### Task requirements
Reproduce the data below word for word, starting at the line that contains "What is the" and continuing through the end of the data.

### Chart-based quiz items
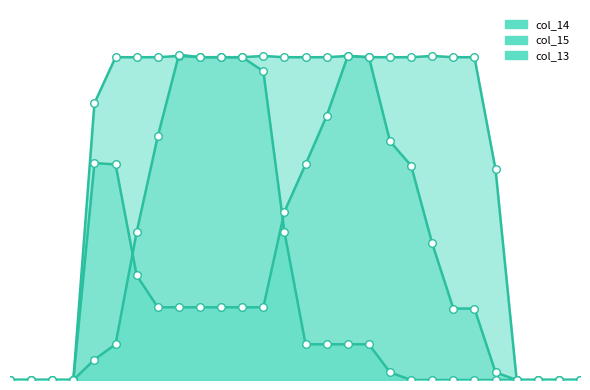

At which category is the sum across all series the highest?

8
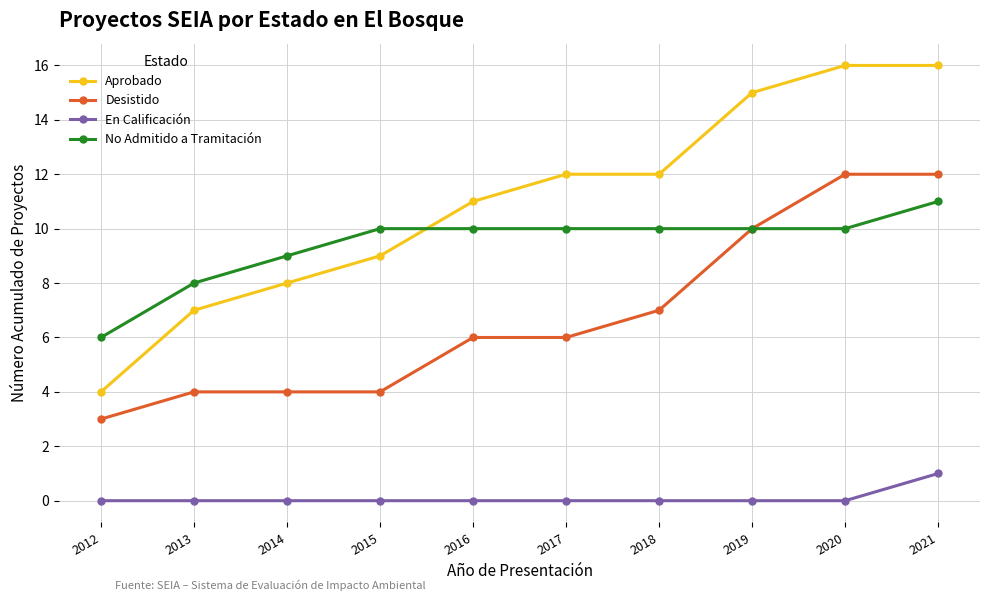

Rank the series by their maximum value, from lowest to highest.

En Calificación, No Admitido a Tramitación, Desistido, Aprobado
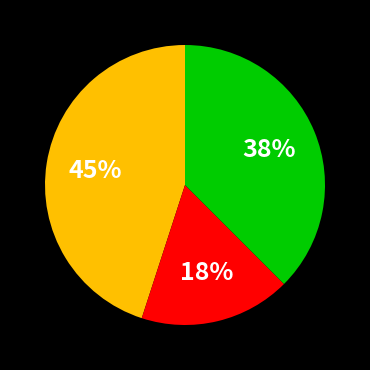

Count the number of slices in the pie.

3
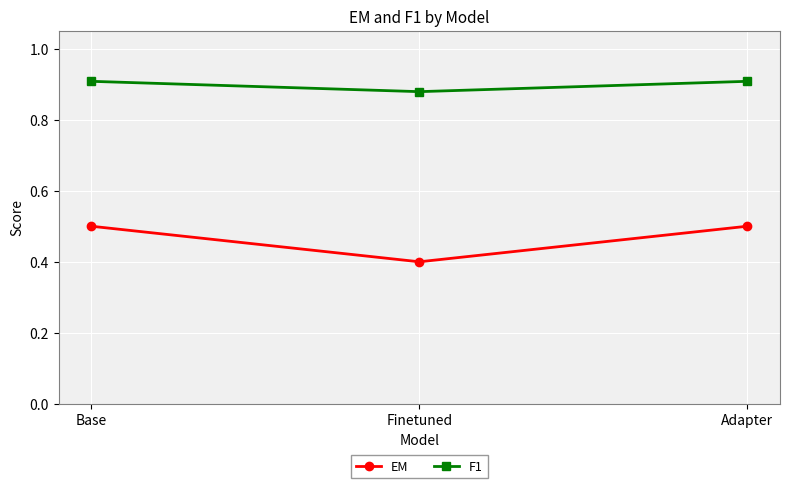

What is the difference between the highest and lowest values at Finetuned?

0.5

### Response to this exercise
What is the difference between the highest and lowest values at Finetuned?

0.5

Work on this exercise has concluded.